Benarkah?

7.2K 368 35
                                    

Bel sekolah telah berbunyi. Naza dan yang lainnya dengan cepat memasukkan buku-buku kedalam tas. Pak Ridof –guru Fisika- mendesah melihat anak didiknya yang riuh sendiri, padahal materi yang ia terangkan belum selesai. Dasar anak muda zaman sekarang, gak bisa di atur.

"Sampai jumpa besok pagi, dan bapak harap, kalian tidak lupa kalau besok ulangan mingguan."kata Pak Ridof yang di sambut desahan lelah dari anak didiknya.

Naza nggak perduli, dia terus memasukkan bukunya kedalam tas, menatanya dengan benar biar semua buku yang ia bawa muat di tas rancelnya, apalagi tadi habis olahraga, tambah sempit ruang untuk meletakkan buku-buku pelajaran.

Begitu juga Niken. Gadis itu sama seperti Naza, menggrutu karena tasnya gak muat. salahnya sendiri sih memakai tas slempang, sudah tau ada pelajaran olahraga.

Naza mendesah lega melihat buku-bukunya bisa masuk dengan sempurna, meski tas rancel yang ia bawa harus keliatan seperti Jaka Kendil, apalagi kalo dia menaruhnya di depan, sudah kayak ibu-ibu hamil.

Naza berdiri dari duduknya, mencangklongkan di pundak kanan dan kiri, dia gak mau ngambil resiko kalau pundak kanannya akan pegal-pegal, lebih baik kedua pundaknya yang sakit dari pada salah satunya.

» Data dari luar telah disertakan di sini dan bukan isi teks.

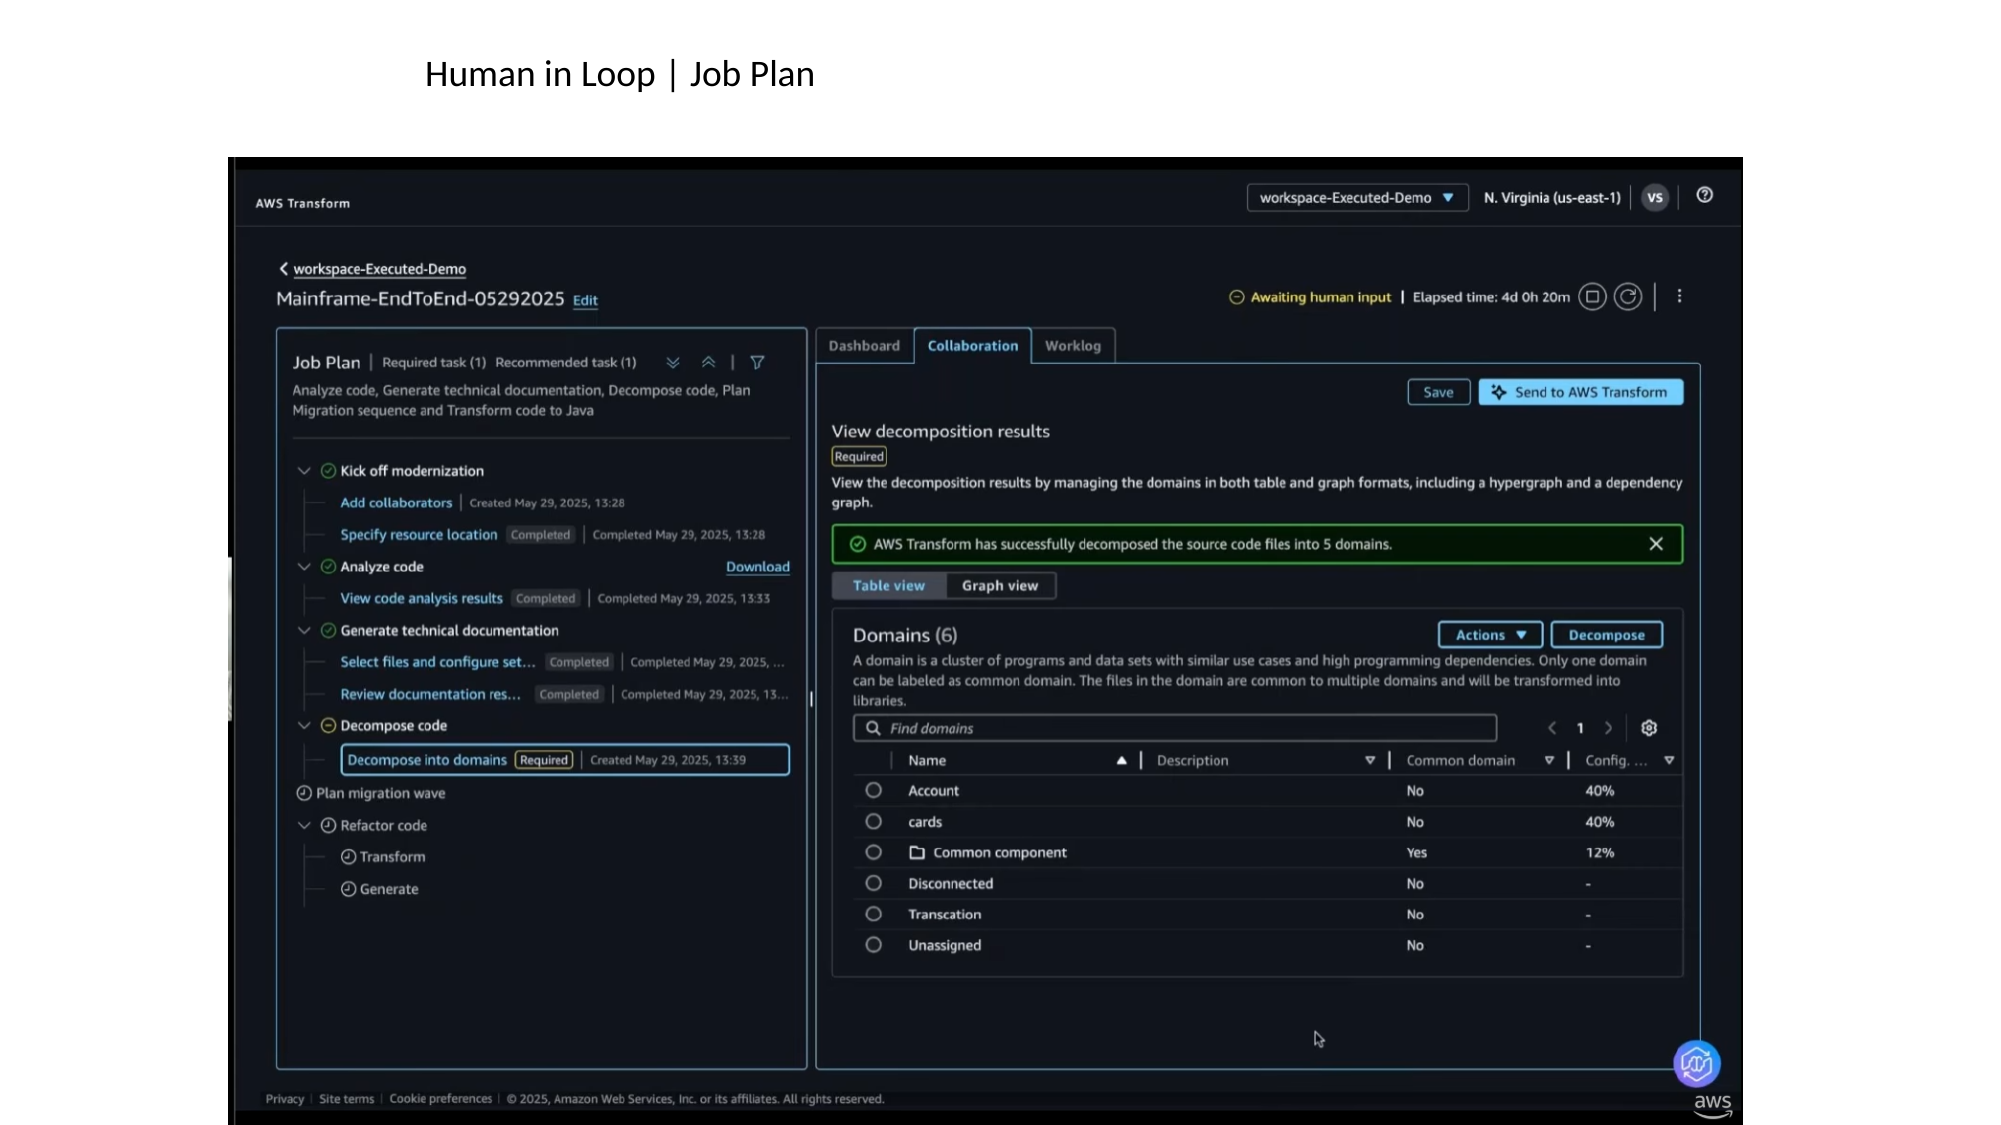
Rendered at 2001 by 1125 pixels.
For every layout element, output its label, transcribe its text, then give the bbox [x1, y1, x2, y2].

text_box Human in Loop | Job Plan [410, 41, 1331, 102]
picture [228, 157, 1743, 1125]
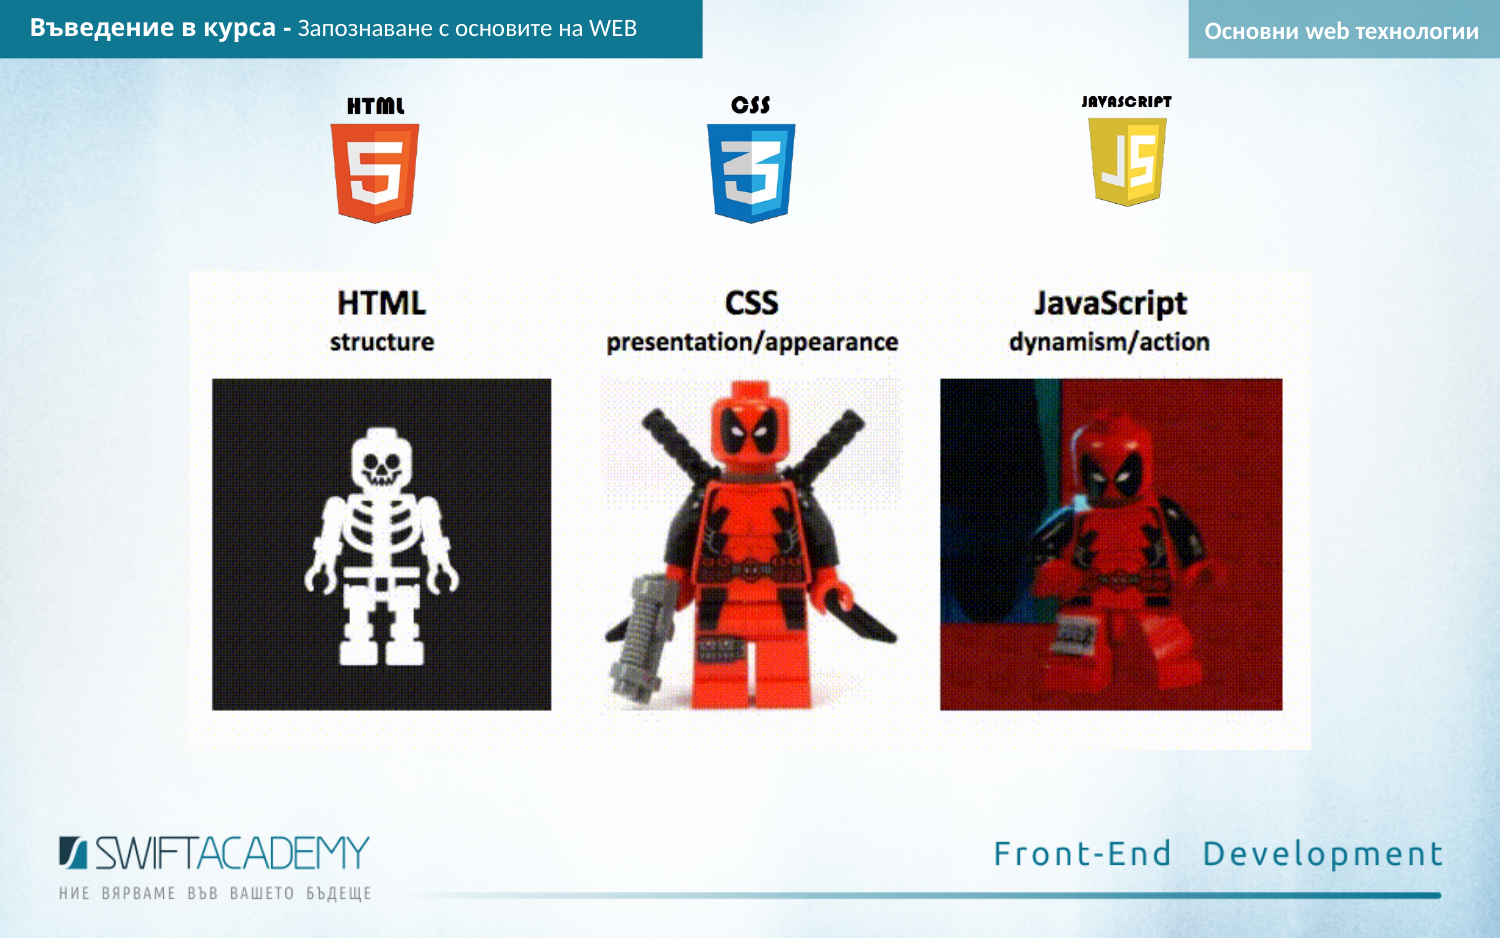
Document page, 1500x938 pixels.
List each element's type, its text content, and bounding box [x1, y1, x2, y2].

text_box Въведение в курса - Запознаване с основите на WEB [14, 4, 691, 49]
text_box [1188, 0, 1500, 59]
picture [0, 0, 1500, 938]
text_box Основни web технологии [1183, 7, 1495, 53]
text_box [0, 0, 704, 59]
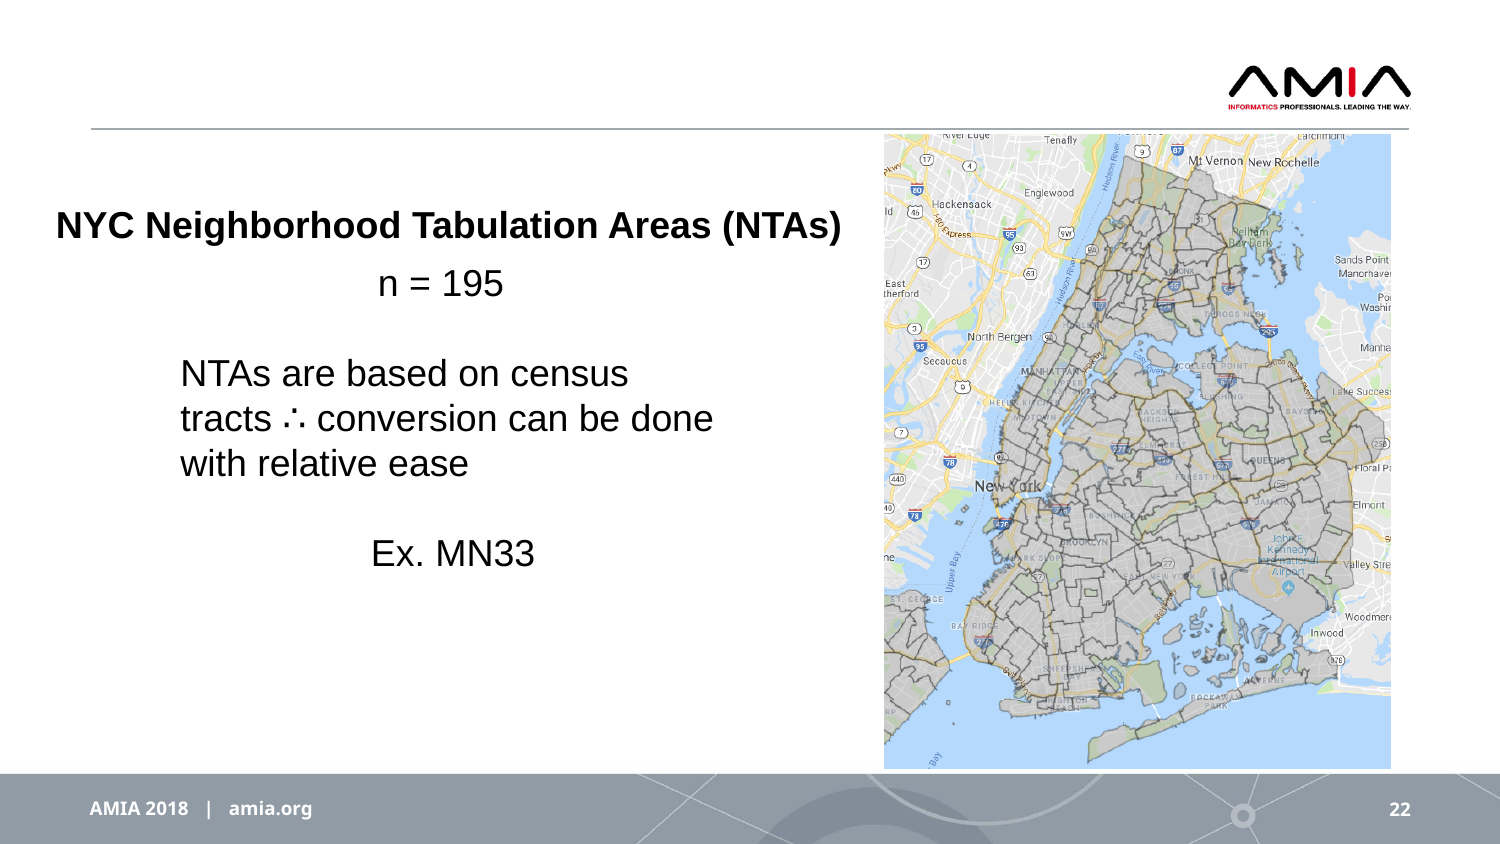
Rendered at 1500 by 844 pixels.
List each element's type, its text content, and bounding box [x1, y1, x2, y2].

picture [0, 0, 1500, 844]
text_box NTAs are based on census tracts ∴ conversion can be done with relative ease Ex. MN33 [165, 341, 741, 584]
footer AMIA 2018 | amia.org [89, 798, 915, 816]
text_box NYC Neighborhood Tabulation Areas (NTAs) n = 195 [40, 193, 866, 315]
slide_number 22 [1098, 798, 1411, 822]
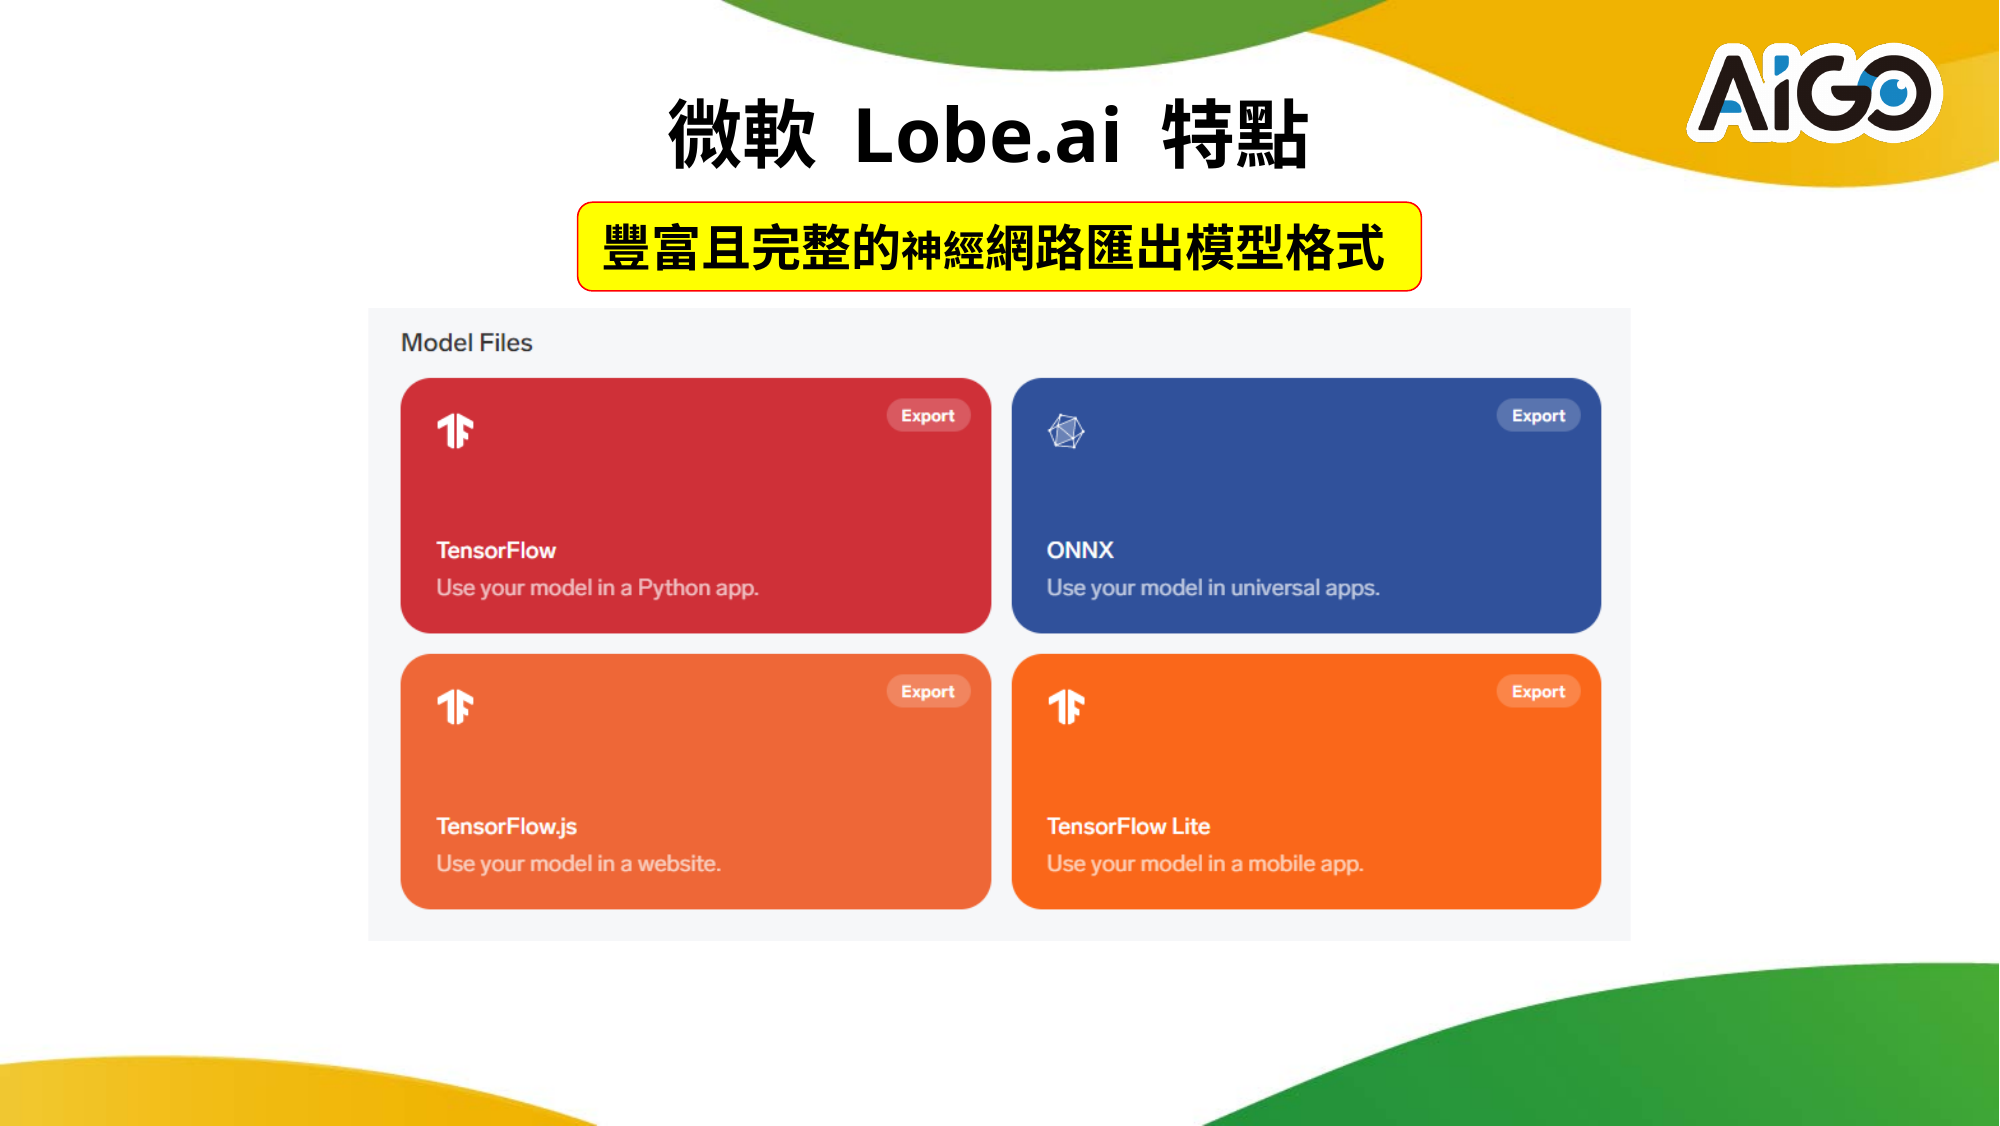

Kepalanya menoleh kearah Niken yang menggerutu belum bisa memasukkan buju seragamnya kedalam tas.

"Taroh loker aja dulu, besok baru loe bawa pulang."kata Naza memberi solusi.

"Kalo taroh di loker nanti baunya busuk. Nggak ah."

Naza menghendikkan bahunya nggak perduli sama perkataan Niken. "Yaudah, loe tenteng aja, minta plastic sama bu Kantin, pasti di kasih."

"Gitu?"

Naza mengangguk membenarkan. "Gua duluan yah. Bye."

"Bye."

Naza melangkah keluar dari kelas dengan santai, tubuhnya yang nggak bisa di bilang tinggi dan nggak bisa di bilang mungil terlihat menggemaskan dari belakang, dia kayak kura-kura yang berjalan membawa rumahnya, beberapa anak yang melihat Naza terkekeh, meski begitu Naza gak perduli, karena dia gak tau siapa yang di buat bahan tawaan oleh temen-temennya maupun adik kelasnya.

"Hey kura-kura."

Naza tersentak mendengar suara di ikuti rangkulan di pundak kanannya. Kepalanya menoleh keasal suara dan menatap tajam sang empu tangan.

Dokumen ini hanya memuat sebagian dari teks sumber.